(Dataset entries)
======

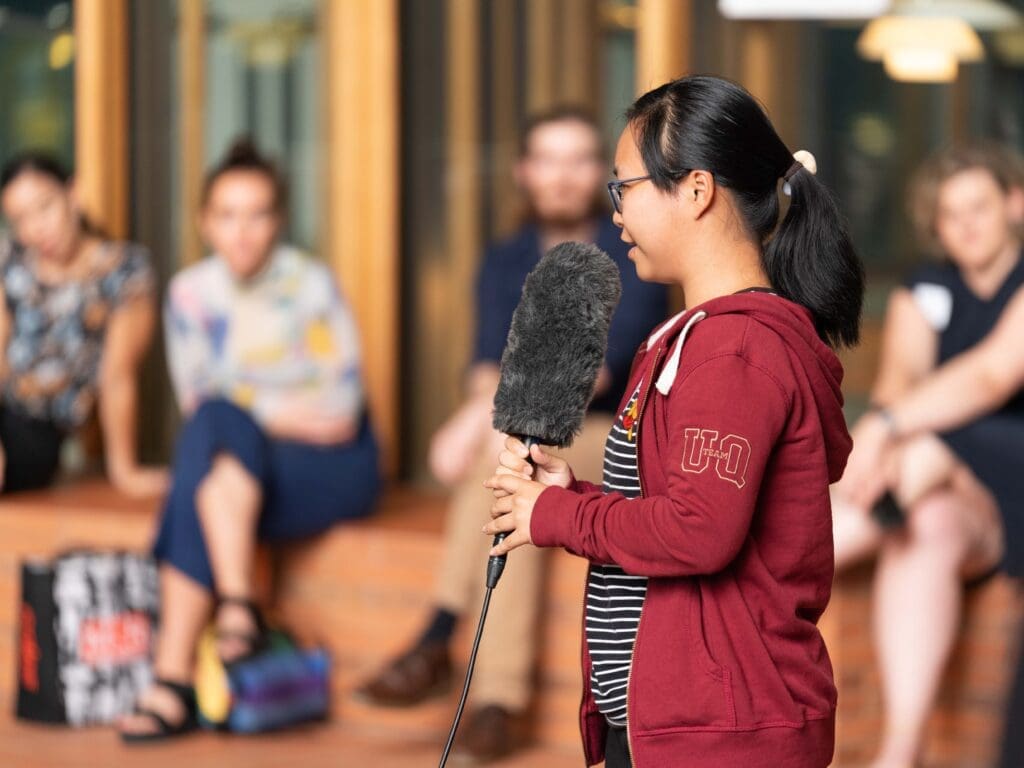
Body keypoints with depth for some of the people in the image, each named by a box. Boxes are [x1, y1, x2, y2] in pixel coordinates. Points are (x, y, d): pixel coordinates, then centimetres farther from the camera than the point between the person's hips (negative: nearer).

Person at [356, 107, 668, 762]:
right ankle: (501, 698, -41)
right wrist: (487, 402, -29)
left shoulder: (633, 253, -2)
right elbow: (491, 355, -3)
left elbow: (613, 352, -18)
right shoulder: (505, 264, 13)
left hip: (621, 442, -3)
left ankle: (439, 642, -32)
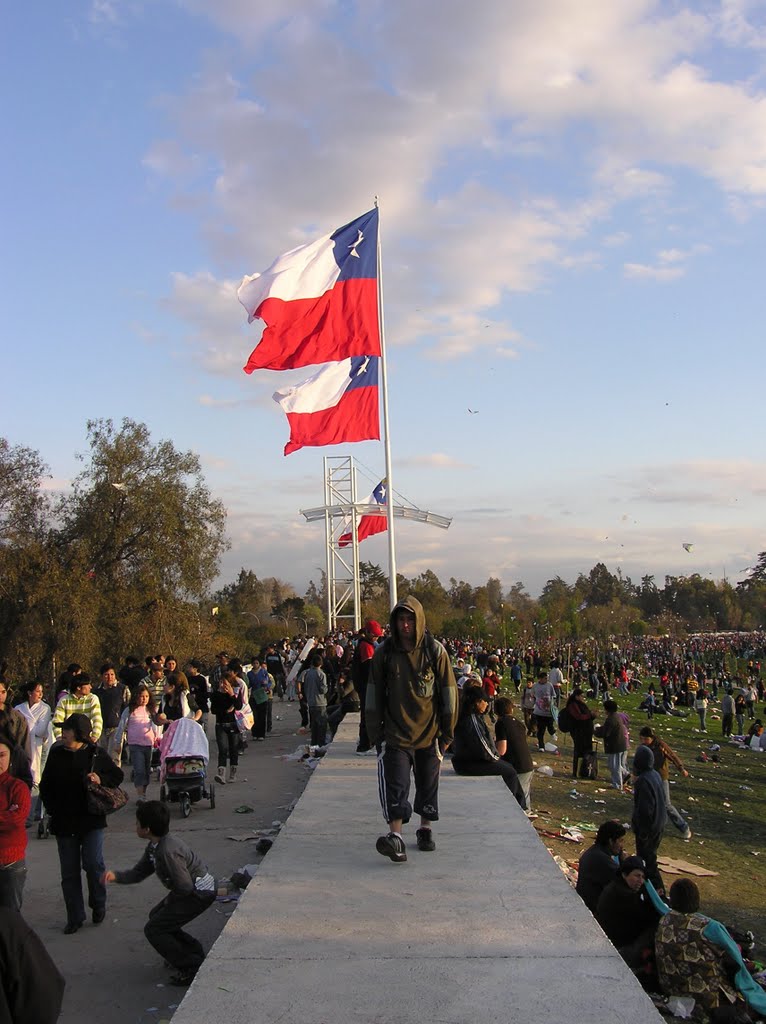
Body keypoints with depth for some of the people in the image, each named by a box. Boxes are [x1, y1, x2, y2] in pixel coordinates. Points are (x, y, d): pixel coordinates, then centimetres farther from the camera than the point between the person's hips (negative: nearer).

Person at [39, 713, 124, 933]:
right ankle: (75, 917, 19)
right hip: (64, 822, 3)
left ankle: (98, 905, 17)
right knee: (69, 872, 7)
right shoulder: (56, 754, 2)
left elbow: (118, 775, 6)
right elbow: (45, 786, 12)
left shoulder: (96, 754, -5)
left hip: (92, 819, -3)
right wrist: (53, 810, 1)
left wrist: (101, 780, -14)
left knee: (93, 864, -9)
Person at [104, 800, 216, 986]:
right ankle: (194, 952, 28)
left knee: (153, 929, -6)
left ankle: (192, 968, -2)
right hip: (193, 889, 10)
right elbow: (138, 872, 11)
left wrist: (169, 900, -6)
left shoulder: (167, 852, -27)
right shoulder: (154, 847, 5)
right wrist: (116, 876, -6)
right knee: (156, 916, 22)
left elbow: (184, 886, -25)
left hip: (200, 893, -10)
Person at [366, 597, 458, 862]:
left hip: (428, 733, 0)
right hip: (396, 733, 0)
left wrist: (447, 733, 1)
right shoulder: (383, 652, -2)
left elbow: (448, 693, 0)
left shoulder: (435, 651, -5)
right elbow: (374, 694, 4)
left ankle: (426, 830, 30)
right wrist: (375, 732, 3)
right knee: (395, 786, -11)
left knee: (428, 784, 12)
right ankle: (396, 838, -15)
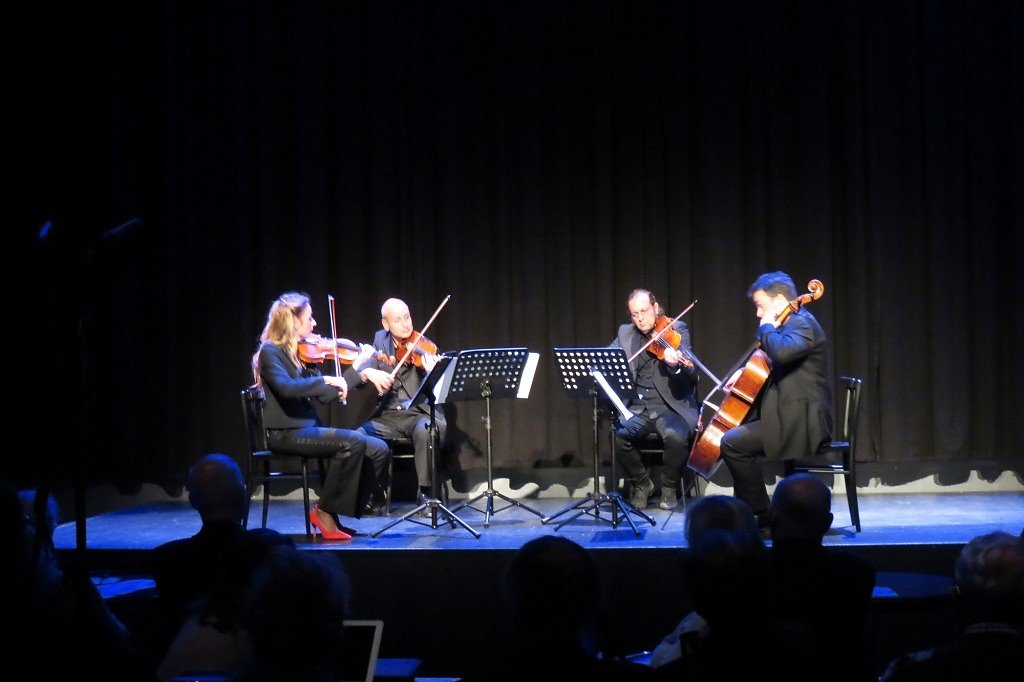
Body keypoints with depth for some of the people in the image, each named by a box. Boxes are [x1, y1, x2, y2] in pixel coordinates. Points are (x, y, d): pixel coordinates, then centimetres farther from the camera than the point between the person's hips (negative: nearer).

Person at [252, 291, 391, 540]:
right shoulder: (270, 351, -7)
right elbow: (286, 387, -25)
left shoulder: (303, 353, 16)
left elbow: (325, 396, 14)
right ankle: (325, 512, -15)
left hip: (309, 428, 8)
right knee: (353, 442, -28)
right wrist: (325, 380, -27)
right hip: (286, 433, -8)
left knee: (378, 449, -7)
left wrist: (356, 365, 12)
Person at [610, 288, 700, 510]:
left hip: (670, 407, -3)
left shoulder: (676, 329, 1)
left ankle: (669, 486, -4)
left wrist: (675, 364, -35)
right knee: (617, 435, -27)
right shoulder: (625, 333, 13)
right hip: (637, 408, 3)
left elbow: (689, 372, -11)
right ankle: (641, 483, 1)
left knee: (676, 437, -34)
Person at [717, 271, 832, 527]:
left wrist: (766, 328, -17)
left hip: (800, 422, -11)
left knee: (733, 442, -20)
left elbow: (781, 351, -36)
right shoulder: (792, 323, 16)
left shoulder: (803, 323, -15)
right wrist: (745, 372, 14)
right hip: (790, 416, 11)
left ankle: (761, 514, -11)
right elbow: (773, 360, 32)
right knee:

======

## ABOUT THIS TASK
Without including any pictures, output each entry above exactly as it appears.

## FINAL ANSWER
Body keypoints with depth for some of the people in the image, each named by a box. Boxes are [x1, y1, x2, y2] in pixel coordinates. Points are (x, y, d): pixel coordinates, then centimetres farther from the camera than the point between the person's hips (negative: nearer).

Person at [356, 107, 668, 762]:
right ankle: (501, 698, -41)
right wrist: (487, 402, -29)
left shoulder: (633, 253, -2)
right elbow: (491, 355, -3)
left elbow: (613, 352, -18)
right shoulder: (505, 264, 13)
left hip: (621, 442, -3)
left ankle: (439, 642, -32)
Body keypoints with depth for some of the people in the image, each named by a box. Boxes are [x1, y1, x2, y2] in pixel coordinates. Points are (x, y, d): pixel coordinates, then centimetres farther from the camera than the point between the person's hips (negative: nearer).

Person at [39, 713, 124, 933]:
right ankle: (75, 917, 19)
right hip: (64, 822, 3)
left ankle: (98, 905, 17)
right knee: (69, 872, 7)
right shoulder: (56, 754, 2)
left elbow: (118, 775, 6)
right elbow: (45, 786, 12)
left shoulder: (96, 754, -5)
left hip: (92, 819, -3)
right wrist: (53, 810, 1)
left wrist: (101, 780, -14)
left knee: (93, 864, -9)
Person at [104, 800, 216, 986]:
right ankle: (194, 952, 28)
left knee: (153, 929, -6)
left ankle: (192, 968, -2)
right hip: (193, 889, 10)
right elbow: (138, 872, 11)
left wrist: (169, 900, -6)
left shoulder: (167, 852, -27)
right shoulder: (154, 847, 5)
right wrist: (116, 876, -6)
right knee: (156, 916, 22)
left elbow: (184, 886, -25)
left hip: (200, 893, -10)
Person at [366, 597, 458, 862]:
left hip: (428, 733, 0)
right hip: (396, 733, 0)
left wrist: (447, 733, 1)
right shoulder: (383, 652, -2)
left elbow: (448, 693, 0)
left shoulder: (435, 651, -5)
right elbow: (374, 694, 4)
left ankle: (426, 830, 30)
right wrist: (375, 732, 3)
right knee: (395, 786, -11)
left knee: (428, 784, 12)
right ankle: (396, 838, -15)
Body keypoints with depth for some of the people in the image, each named by a box. Boxes are [x1, y1, x2, y2] in pixel coordinates. Points are (x, y, d): pixel coordinates, then centimetres farther from the camera than the point between the person's hips (negative: nearer).

Person at [252, 291, 391, 540]:
right shoulder: (270, 351, -7)
right elbow: (286, 387, -25)
left shoulder: (303, 353, 16)
left elbow: (325, 396, 14)
right ankle: (325, 512, -15)
left hip: (309, 428, 8)
right knee: (353, 442, -28)
right wrist: (325, 380, -27)
right hip: (286, 433, -8)
left knee: (378, 449, -7)
left wrist: (356, 365, 12)
Person at [610, 288, 700, 510]:
left hip: (670, 407, -3)
left shoulder: (676, 329, 1)
left ankle: (669, 486, -4)
left wrist: (675, 364, -35)
right knee: (617, 435, -27)
right shoulder: (625, 333, 13)
right hip: (637, 408, 3)
left elbow: (689, 372, -11)
right ankle: (641, 483, 1)
left knee: (676, 437, -34)
Person at [717, 271, 832, 527]:
left wrist: (766, 328, -17)
left hip: (800, 422, -11)
left knee: (733, 442, -20)
left elbow: (781, 351, -36)
right shoulder: (792, 323, 16)
left shoulder: (803, 323, -15)
right wrist: (745, 372, 14)
right hip: (790, 416, 11)
left ankle: (761, 514, -11)
right elbow: (773, 360, 32)
right knee:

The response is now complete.